Гордеев Роберт Алексеевич
                http://www.proza.ru/2009/04/20/882 

       В июне из Уфы, «из эвакуации в эвакуацию» вернулась третья мамина сестра тётя Олёна с сыном Женькой и годовалой Ириной; Ирка родилась летом 41-го на пароходе «Башверхсовет» во время эвакуации в Касимов тоже из Ленинграда (они не задерживаясь вскоре уехали дальше - в Уфу к знакомым). Нас стало жить восемь человек всех возрастов в двадцатиметровой комнате.

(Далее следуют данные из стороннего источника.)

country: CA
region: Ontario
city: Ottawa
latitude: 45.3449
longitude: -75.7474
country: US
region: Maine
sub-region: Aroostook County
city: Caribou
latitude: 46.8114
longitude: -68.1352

За ужином в первый же день я что-то брякнул про терем-теремок, и Дедусь с интересом посмотрел на меня.

       Было непонятно, почему тётя Олёна с детьми вернулась именно в июне 42-го: немцы опять наступали. На юге, и ходили слухи, что скоро они опять пойдут на Москву и Рязань, а от них до Касимова не так уж и далеко... Шестого июля был оставлен Севастополь, и все очень переживали.
       Через день, когда я играл с Лилькой на половине Клименок, в комнату с Иркой на руках зашла тётя Олёна. В это время по радио хор исполнял:
                «...прощай, любимый город,
                уходим завтра в море,
                и ранней порой»...
      Неожижанно Олёна громко-громко заплакала, зарыдала. Вголос! Оказывается, ей показалось, что песня написана специально, как прощание с Севастополем; случайно вошедшие вслед за ней мама с тётей Ларой сразу же присоединились к рыданиям, их немедленно поддержали все – и Анка, и Лилька, и маленький Колька... Даже я тоже решил не уклоняться от коллективного плача, хотя, честно признаться, только за компанию: неделю назад я раза два уже слышал эту песню и понимал, что весь этот коллективный плач выглядит несколько странно.

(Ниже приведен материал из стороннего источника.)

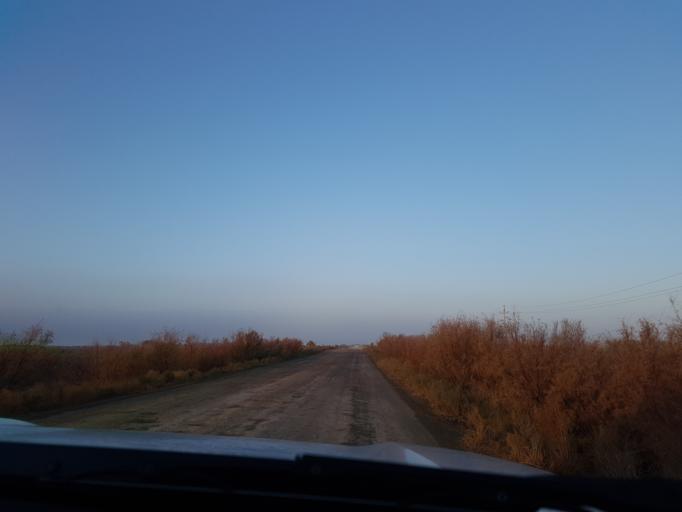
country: TM
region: Dasoguz
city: Koeneuergench
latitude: 41.8449
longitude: 58.6001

       В городе было введено затемнение, дважды  объявлялась воздушная тревога. Настоящих налётов не было, но всё, как бы куда-то покатилось, было непонятно, что происходит - так резко всё менялось. Дядиколин техникум был выселен из своих помещений, а в техникумском дворе  свалены самые разные железные кровати для будущего госпиталя. Мы, дети, жившие рядом, помогали чем могли: суетились, бестолково бегали, что-то таскали: в основном, мешали.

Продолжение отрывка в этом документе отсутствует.